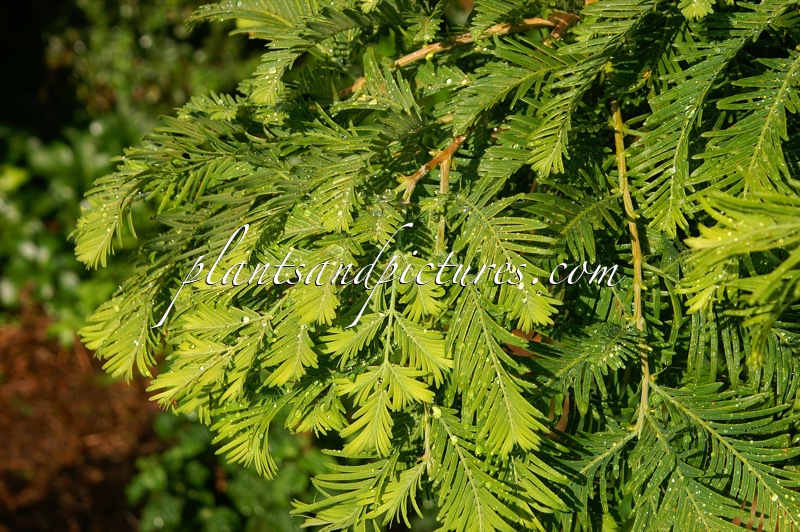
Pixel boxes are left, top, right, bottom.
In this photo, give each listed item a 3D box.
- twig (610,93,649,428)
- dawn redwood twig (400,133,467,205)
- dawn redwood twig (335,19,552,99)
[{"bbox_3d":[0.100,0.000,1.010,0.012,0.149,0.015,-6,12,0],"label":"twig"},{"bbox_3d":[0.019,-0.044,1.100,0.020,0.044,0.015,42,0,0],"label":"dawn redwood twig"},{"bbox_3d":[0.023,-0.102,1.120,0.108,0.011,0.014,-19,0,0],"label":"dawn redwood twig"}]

::::::

- DIRECTIONS: Rewrite every line of the listing above, swapping "listed item" for "named object" and changing nothing else. Leave the pictures out of your answer.

- RESULT OF THIS TASK:
Pixel boxes are left, top, right, bottom.
In this photo, give each named object a 3D box.
- twig (610,93,649,428)
- dawn redwood twig (400,133,467,205)
- dawn redwood twig (335,19,552,99)
[{"bbox_3d":[0.100,0.000,1.010,0.012,0.149,0.015,-6,12,0],"label":"twig"},{"bbox_3d":[0.019,-0.044,1.100,0.020,0.044,0.015,42,0,0],"label":"dawn redwood twig"},{"bbox_3d":[0.023,-0.102,1.120,0.108,0.011,0.014,-19,0,0],"label":"dawn redwood twig"}]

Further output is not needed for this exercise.